The Pink Panther 2
US 2009
Starring: Steve Martin, Jean Reno,
John Cleese
Director: Harald Zwart
THERE is much to dismiss about The Pink Panther 2, not in any sense a remake of writer-director Blake Edwards’ second Inspector Clouseau film, A Shot in the Dark, but more of Steve Martin’s racially-insensitive yet strangely endearing slapstick, as seen in the 2006 remake, The Pink Panther.
Taking on the role immortalised by Peter Sellers, Martin brought to it his sense of PG-rated physical comedy and a touching innocence, transcending mere imitation. The disappointment of both the 2006 and the latest film is that the slapstick is less than inspired. Martin has been capable of so much more in the past. Here, he is even reunited with his All of Me co-star, Lily Tomlin, who plays a police advisor trying to teach Clouseau to be more PC. I found myself waiting for the inevitable joke: “I’m not a PC, I’m an inspector.” I even waited for: “I’m not PC, I use a Mac.” But the film’s jokes don’t rise even to this low standard.
The reference to political correctness is timely because it puts The Pink Panther 2 in the same cultural debate as Richard Bean’s National Theatre play, England People Very Nice, which parades a series of cultural stereotypes to show racism in England as embodied by various nationalities. Martin is playing a Frenchman as a buffoon insensitive to convention and derided as a national disgrace.
We also have John Cleese (far too old to be banging his head against the wall, but doing here for anyone who might not have seen Fawlty Towers) as a Frenchman, Chief Inspector Dreyfus (stepping into Kevin Kline’s shoes and Herbert Lom’s before him). Cuban-American Andy Garcia plays an Italian detective, part of a so-called “Dream Team” investigating a series of art thefts, and Bollywood star Aishwarya Rai Bachchan playing no nationality whatsoever is Sonia, an expert in thefts perpetrated by the villain known as The Tornado.

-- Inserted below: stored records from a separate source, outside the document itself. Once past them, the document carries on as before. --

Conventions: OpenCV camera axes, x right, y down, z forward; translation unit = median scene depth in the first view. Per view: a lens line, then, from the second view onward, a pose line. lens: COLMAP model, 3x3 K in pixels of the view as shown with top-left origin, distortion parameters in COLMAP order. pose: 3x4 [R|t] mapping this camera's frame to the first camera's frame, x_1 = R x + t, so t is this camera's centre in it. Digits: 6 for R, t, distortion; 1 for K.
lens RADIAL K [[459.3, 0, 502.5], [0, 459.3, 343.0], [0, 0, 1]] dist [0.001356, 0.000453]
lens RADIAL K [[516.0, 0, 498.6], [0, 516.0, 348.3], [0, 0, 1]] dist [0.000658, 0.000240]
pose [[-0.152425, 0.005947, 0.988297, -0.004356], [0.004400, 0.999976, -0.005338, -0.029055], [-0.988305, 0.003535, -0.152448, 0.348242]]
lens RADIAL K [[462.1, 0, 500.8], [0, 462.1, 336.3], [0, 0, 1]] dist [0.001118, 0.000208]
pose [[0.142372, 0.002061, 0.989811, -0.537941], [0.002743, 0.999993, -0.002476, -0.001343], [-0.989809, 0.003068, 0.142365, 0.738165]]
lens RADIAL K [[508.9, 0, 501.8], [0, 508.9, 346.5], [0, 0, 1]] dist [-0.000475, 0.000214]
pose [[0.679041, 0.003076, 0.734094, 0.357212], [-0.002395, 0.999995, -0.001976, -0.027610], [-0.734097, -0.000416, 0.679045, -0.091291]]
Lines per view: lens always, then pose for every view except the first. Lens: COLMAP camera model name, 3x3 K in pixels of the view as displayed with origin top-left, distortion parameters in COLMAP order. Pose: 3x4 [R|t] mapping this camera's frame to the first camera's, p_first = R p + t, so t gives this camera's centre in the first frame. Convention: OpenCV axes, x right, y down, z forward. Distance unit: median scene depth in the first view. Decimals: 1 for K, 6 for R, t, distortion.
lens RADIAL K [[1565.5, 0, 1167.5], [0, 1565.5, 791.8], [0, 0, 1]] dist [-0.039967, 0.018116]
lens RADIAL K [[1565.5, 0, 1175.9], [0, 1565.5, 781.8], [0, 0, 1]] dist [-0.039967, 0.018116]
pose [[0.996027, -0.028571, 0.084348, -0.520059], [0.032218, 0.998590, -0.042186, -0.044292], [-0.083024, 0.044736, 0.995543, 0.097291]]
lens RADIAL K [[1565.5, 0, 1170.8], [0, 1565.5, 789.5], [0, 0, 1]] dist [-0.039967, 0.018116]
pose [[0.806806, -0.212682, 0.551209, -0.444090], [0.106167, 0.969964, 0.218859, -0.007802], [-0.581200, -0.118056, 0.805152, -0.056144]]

You could say that the film is an international disgrace, given the disproportionate ratio of talent to laughs. When Martin is seen on top of a rolling globe in a nod to Charlie Chaplin’s The Great Dictator, it is certainly no respecter of iconic film imagery. However, Martin’s racial offensiveness is cancelled out by Jean Reno’s portrayal of Ponton, Clouseau’s underling. Ponton is saddled with a sub-plot about putting his job before his family, but for the most part Reno enforces a sense of French dignity.
Stereotypes are undoubtedly offensive in a context that does not ask the audience to look beyond them. The makers of The Pink Panther 2 (and I bracket together director Harald Zwart, producer Robert Simonds and Martin himself, who shares a writing credit) demonstrate their artificial nature. In both films, Martin shows a spark of intelligence within Clouseau that solves the case. The inspector might inadvertently impersonate the Pope and burn down a restaurant twice, but he has his own system. If only the movie produced some belly laughs, instead of references to the 2006 film and Martin dangling two children out of a window, which incidentally resembles the publicity image for his 1989 film, Parenthood.